Source data
======
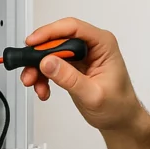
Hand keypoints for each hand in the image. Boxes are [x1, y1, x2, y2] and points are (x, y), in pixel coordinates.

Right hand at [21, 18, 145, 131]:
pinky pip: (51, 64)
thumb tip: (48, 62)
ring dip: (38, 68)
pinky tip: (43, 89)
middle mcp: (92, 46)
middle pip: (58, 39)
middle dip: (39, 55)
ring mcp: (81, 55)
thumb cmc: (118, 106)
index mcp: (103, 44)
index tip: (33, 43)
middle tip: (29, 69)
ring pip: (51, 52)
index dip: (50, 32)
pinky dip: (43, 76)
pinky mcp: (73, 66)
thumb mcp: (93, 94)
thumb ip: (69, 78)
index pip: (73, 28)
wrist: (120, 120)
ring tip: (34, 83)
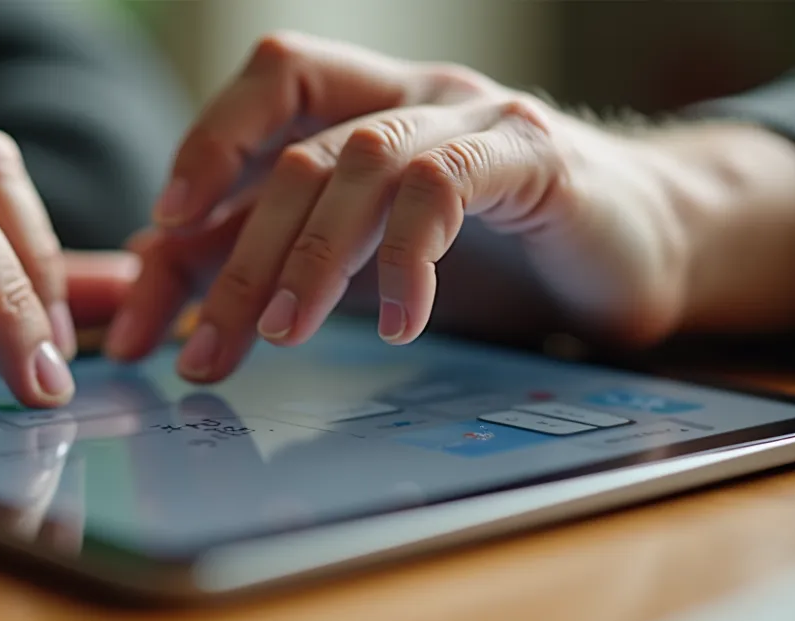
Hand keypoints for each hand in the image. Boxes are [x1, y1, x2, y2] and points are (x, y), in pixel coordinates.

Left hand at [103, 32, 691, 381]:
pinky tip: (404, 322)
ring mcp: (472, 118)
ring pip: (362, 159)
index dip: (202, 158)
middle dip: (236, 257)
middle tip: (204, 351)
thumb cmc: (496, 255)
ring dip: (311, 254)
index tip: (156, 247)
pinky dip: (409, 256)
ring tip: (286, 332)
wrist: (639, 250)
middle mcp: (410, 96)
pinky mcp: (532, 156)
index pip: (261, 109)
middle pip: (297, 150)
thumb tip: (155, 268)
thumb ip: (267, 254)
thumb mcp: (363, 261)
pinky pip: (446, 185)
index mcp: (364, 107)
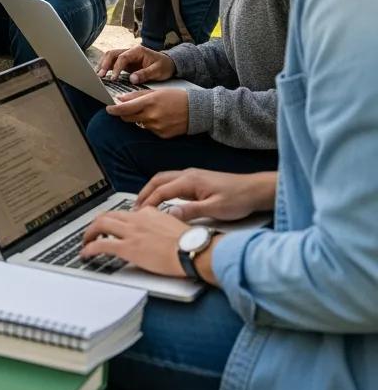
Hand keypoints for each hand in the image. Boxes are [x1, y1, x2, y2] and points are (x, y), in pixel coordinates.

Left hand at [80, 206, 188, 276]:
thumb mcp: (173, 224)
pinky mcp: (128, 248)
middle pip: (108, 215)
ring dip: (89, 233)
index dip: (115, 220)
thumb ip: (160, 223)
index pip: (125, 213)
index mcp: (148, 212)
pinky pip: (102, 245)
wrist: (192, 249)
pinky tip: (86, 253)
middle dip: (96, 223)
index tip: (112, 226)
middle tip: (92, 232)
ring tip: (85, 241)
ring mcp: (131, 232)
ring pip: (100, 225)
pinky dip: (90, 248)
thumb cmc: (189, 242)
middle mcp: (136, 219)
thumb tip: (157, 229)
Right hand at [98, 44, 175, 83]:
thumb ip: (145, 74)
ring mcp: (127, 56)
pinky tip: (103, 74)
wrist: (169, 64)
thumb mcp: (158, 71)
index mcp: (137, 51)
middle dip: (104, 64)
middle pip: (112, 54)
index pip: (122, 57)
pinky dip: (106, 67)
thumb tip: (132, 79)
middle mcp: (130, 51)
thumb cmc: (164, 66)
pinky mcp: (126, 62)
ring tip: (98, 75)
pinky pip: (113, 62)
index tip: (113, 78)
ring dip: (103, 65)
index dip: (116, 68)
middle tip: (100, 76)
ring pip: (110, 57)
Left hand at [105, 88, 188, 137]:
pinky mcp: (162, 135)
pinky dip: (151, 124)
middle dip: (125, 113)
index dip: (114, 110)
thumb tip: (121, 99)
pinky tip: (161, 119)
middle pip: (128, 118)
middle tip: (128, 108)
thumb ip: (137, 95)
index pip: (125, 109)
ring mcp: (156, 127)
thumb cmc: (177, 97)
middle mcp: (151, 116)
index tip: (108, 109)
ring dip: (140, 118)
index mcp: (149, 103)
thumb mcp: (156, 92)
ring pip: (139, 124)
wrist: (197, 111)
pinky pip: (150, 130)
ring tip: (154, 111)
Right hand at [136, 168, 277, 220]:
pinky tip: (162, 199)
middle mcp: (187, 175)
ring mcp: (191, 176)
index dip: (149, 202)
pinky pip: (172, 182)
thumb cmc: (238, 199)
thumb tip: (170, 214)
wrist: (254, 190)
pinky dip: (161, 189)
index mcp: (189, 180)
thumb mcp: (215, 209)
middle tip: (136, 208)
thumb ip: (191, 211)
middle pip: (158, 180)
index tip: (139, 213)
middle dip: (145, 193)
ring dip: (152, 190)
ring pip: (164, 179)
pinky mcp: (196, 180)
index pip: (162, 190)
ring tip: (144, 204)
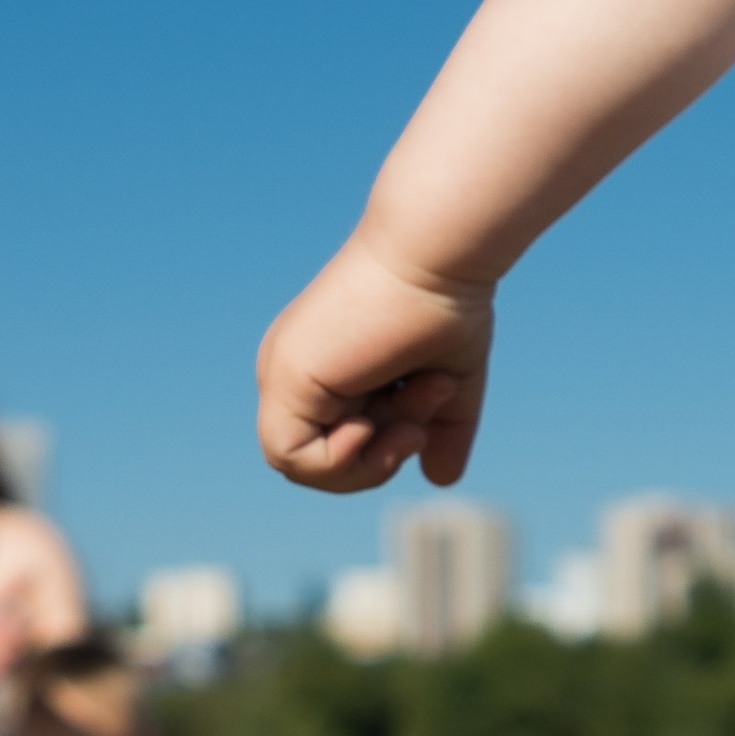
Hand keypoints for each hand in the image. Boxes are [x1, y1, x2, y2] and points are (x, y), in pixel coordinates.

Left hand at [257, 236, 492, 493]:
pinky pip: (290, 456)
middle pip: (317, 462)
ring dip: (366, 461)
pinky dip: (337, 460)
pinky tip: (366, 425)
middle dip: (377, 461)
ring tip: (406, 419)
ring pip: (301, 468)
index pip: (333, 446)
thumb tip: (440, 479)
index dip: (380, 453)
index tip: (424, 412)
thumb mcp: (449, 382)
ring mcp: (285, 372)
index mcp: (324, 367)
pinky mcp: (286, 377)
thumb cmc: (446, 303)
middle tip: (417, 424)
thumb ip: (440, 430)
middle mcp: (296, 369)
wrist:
======
▶ **WHAT THE TASK REQUIRES**
Extract only the lines from the one that contains "ring tip: (154, 111)" through the end of the records, inclusive, and omit every picture.

▶ **WRITTEN RESPONSE**
ring tip: (154, 111)
Right hand at [136, 168, 277, 220]:
pinky tip: (162, 199)
middle mcp: (187, 175)
ring mcp: (191, 176)
index dip: (149, 202)
pinky pip: (172, 182)
thumb cmc: (238, 199)
thumb tip: (170, 214)
wrist: (254, 190)
pinky dip: (161, 189)
index mcp: (189, 180)
thumb mcp: (215, 209)
middle tip: (136, 208)
thumb ip: (191, 211)
middle pip: (158, 180)
index tip: (139, 213)
middle dip: (145, 193)
ring dip: (152, 190)
ring pip: (164, 179)
pinky mcp: (196, 180)
index pip: (162, 190)
ring tip: (144, 204)
Hand keypoints for each hand in the image. Boxes are [x1, y1, x2, y2] and points are (x, y), in pixel coordinates.

Left hand at [257, 236, 492, 493]:
pinky pip: (290, 456)
middle pip: (317, 462)
ring dip: (366, 461)
pinky dip: (337, 460)
pinky tip: (366, 425)
middle dip: (377, 461)
ring tip: (406, 419)
ring pip: (301, 468)
index pip: (333, 446)
thumb tip: (440, 479)
index dip: (380, 453)
index tip: (424, 412)
thumb mcp: (449, 382)
ring mcp: (285, 372)
index mcp: (324, 367)
pinky mcp: (286, 377)
thumb cmc: (446, 303)
middle tip: (417, 424)
thumb ip: (440, 430)
middle mcp: (296, 369)
wrist:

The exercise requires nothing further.